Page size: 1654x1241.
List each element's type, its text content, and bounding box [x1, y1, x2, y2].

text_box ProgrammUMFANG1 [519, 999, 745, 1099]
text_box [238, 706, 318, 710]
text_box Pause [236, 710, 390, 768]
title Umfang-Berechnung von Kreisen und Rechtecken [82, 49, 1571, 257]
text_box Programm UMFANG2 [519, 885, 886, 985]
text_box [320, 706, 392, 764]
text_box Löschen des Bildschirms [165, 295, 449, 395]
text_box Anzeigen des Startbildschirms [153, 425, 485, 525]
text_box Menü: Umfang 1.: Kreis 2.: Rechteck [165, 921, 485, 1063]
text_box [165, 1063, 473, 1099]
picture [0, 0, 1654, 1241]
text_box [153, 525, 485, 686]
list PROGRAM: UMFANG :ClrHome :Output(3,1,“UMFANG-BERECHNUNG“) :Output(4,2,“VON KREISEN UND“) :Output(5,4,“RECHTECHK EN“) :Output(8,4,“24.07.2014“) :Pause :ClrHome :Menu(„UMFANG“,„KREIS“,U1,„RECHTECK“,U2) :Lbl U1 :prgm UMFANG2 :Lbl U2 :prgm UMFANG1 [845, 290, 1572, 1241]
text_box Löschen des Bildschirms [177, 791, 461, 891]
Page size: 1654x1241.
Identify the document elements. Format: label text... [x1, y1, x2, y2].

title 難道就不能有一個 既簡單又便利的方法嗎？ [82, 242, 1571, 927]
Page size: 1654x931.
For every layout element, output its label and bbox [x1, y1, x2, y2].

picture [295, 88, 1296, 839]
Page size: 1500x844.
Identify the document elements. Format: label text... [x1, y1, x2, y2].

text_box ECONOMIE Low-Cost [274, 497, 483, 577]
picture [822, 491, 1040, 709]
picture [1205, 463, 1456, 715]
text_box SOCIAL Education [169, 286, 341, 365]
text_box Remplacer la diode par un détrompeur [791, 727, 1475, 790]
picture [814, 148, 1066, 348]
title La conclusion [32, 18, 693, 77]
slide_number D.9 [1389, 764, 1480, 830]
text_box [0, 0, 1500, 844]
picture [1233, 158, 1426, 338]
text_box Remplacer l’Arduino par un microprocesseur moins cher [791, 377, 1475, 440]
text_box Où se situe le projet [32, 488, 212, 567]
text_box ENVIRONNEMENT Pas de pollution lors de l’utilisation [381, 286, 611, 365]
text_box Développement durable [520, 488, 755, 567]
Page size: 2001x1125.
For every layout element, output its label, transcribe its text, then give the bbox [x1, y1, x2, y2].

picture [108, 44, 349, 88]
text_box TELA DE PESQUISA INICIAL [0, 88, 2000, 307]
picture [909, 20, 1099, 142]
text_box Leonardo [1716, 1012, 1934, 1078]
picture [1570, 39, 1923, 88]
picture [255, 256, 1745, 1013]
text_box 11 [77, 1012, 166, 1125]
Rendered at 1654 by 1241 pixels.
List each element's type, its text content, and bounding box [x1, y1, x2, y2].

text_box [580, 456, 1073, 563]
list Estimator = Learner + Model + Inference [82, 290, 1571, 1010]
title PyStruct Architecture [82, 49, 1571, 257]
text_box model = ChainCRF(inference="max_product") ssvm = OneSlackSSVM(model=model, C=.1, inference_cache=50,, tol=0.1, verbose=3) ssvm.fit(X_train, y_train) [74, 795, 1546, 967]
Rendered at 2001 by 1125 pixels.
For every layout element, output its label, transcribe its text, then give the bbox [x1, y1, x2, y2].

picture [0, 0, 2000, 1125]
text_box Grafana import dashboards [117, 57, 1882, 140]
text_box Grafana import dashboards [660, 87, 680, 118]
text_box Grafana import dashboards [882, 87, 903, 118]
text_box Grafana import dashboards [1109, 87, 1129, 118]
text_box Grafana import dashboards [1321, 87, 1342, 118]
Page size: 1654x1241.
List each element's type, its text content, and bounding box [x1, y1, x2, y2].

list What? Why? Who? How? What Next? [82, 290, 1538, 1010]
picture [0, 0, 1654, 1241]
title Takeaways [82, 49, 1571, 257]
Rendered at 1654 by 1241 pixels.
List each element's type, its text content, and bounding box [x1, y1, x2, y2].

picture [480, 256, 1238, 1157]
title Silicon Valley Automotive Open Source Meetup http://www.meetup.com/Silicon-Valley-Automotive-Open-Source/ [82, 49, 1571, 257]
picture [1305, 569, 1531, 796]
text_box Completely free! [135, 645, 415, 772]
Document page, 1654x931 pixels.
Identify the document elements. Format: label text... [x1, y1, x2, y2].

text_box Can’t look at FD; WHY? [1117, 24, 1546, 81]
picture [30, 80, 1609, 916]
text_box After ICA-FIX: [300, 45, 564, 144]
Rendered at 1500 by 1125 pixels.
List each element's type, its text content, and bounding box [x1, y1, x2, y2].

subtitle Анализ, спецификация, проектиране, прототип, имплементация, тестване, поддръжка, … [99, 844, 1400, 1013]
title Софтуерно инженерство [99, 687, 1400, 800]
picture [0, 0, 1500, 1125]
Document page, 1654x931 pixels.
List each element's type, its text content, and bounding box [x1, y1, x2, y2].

## What to work on
Convert the lines above into a numbered list, leaving out any blank lines.

## Answer to the exercise
1. Page size: 1654x1241.
2. List each element's type, its text content, and bounding box [x1, y1, x2, y2].
3. text_box ProgrammUMFANG1 [519, 999, 745, 1099]
4. text_box [238, 706, 318, 710]
5. text_box Pause [236, 710, 390, 768]
6. title Umfang-Berechnung von Kreisen und Rechtecken [82, 49, 1571, 257]
7. text_box Programm UMFANG2 [519, 885, 886, 985]
8. text_box [320, 706, 392, 764]
9. text_box Löschen des Bildschirms [165, 295, 449, 395]
10. text_box Anzeigen des Startbildschirms [153, 425, 485, 525]
11. text_box Menü: Umfang 1.: Kreis 2.: Rechteck [165, 921, 485, 1063]
12. text_box [165, 1063, 473, 1099]
13. picture [0, 0, 1654, 1241]
14. text_box [153, 525, 485, 686]
15. list PROGRAM: UMFANG :ClrHome :Output(3,1,“UMFANG-BERECHNUNG“) :Output(4,2,“VON KREISEN UND“) :Output(5,4,“RECHTECHK EN“) :Output(8,4,“24.07.2014“) :Pause :ClrHome :Menu(„UMFANG“,„KREIS“,U1,„RECHTECK“,U2) :Lbl U1 :prgm UMFANG2 :Lbl U2 :prgm UMFANG1 [845, 290, 1572, 1241]
16. text_box Löschen des Bildschirms [177, 791, 461, 891]
17. Page size: 1654x1241.
18. Identify the document elements. Format: label text... [x1, y1, x2, y2].
19. title 難道就不能有一個 既簡單又便利的方法嗎？ [82, 242, 1571, 927]
20. Page size: 1654x931.
21. For every layout element, output its label and bbox [x1, y1, x2, y2].
22. picture [295, 88, 1296, 839]
23. Page size: 1500x844.
24. Identify the document elements. Format: label text... [x1, y1, x2, y2].
25. text_box ECONOMIE Low-Cost [274, 497, 483, 577]
26. picture [822, 491, 1040, 709]
27. picture [1205, 463, 1456, 715]
28. text_box SOCIAL Education [169, 286, 341, 365]
29. text_box Remplacer la diode par un détrompeur [791, 727, 1475, 790]
30. picture [814, 148, 1066, 348]
31. title La conclusion [32, 18, 693, 77]
32. slide_number D.9 [1389, 764, 1480, 830]
33. text_box [0, 0, 1500, 844]
34. picture [1233, 158, 1426, 338]
35. text_box Remplacer l’Arduino par un microprocesseur moins cher [791, 377, 1475, 440]
36. text_box Où se situe le projet [32, 488, 212, 567]
37. text_box ENVIRONNEMENT Pas de pollution lors de l’utilisation [381, 286, 611, 365]
38. text_box Développement durable [520, 488, 755, 567]
39. Page size: 2001x1125.
40. For every layout element, output its label, transcribe its text, then give the bbox [x1, y1, x2, y2].
41. picture [108, 44, 349, 88]
42. text_box TELA DE PESQUISA INICIAL [0, 88, 2000, 307]
43. picture [909, 20, 1099, 142]
44. text_box Leonardo [1716, 1012, 1934, 1078]
45. picture [1570, 39, 1923, 88]
46. picture [255, 256, 1745, 1013]
47. text_box 11 [77, 1012, 166, 1125]
48. Rendered at 1654 by 1241 pixels.
49. List each element's type, its text content, and bounding box [x1, y1, x2, y2].
50. text_box [580, 456, 1073, 563]
51. list Estimator = Learner + Model + Inference [82, 290, 1571, 1010]
52. title PyStruct Architecture [82, 49, 1571, 257]
53. text_box model = ChainCRF(inference="max_product") ssvm = OneSlackSSVM(model=model, C=.1, inference_cache=50,, tol=0.1, verbose=3) ssvm.fit(X_train, y_train) [74, 795, 1546, 967]
54. Rendered at 2001 by 1125 pixels.
55. For every layout element, output its label, transcribe its text, then give the bbox [x1, y1, x2, y2].
56. picture [0, 0, 2000, 1125]
57. text_box Grafana import dashboards [117, 57, 1882, 140]
58. text_box Grafana import dashboards [660, 87, 680, 118]
59. text_box Grafana import dashboards [882, 87, 903, 118]
60. text_box Grafana import dashboards [1109, 87, 1129, 118]
61. text_box Grafana import dashboards [1321, 87, 1342, 118]
62. Page size: 1654x1241.
63. List each element's type, its text content, and bounding box [x1, y1, x2, y2].
64. list What? Why? Who? How? What Next? [82, 290, 1538, 1010]
65. picture [0, 0, 1654, 1241]
66. title Takeaways [82, 49, 1571, 257]
67. Rendered at 1654 by 1241 pixels.
68. List each element's type, its text content, and bounding box [x1, y1, x2, y2].
69. picture [480, 256, 1238, 1157]
70. title Silicon Valley Automotive Open Source Meetup http://www.meetup.com/Silicon-Valley-Automotive-Open-Source/ [82, 49, 1571, 257]
71. picture [1305, 569, 1531, 796]
72. text_box Completely free! [135, 645, 415, 772]
73. Document page, 1654x931 pixels.
74. Identify the document elements. Format: label text... [x1, y1, x2, y2].
75. text_box Can’t look at FD; WHY? [1117, 24, 1546, 81]
76. picture [30, 80, 1609, 916]
77. text_box After ICA-FIX: [300, 45, 564, 144]
78. Rendered at 1500 by 1125 pixels.
79. List each element's type, its text content, and bounding box [x1, y1, x2, y2].
80. subtitle Анализ, спецификация, проектиране, прототип, имплементация, тестване, поддръжка, … [99, 844, 1400, 1013]
81. title Софтуерно инженерство [99, 687, 1400, 800]
82. picture [0, 0, 1500, 1125]
83. Document page, 1654x931 pixels.
84. List each element's type, its text content, and bounding box [x1, y1, x2, y2].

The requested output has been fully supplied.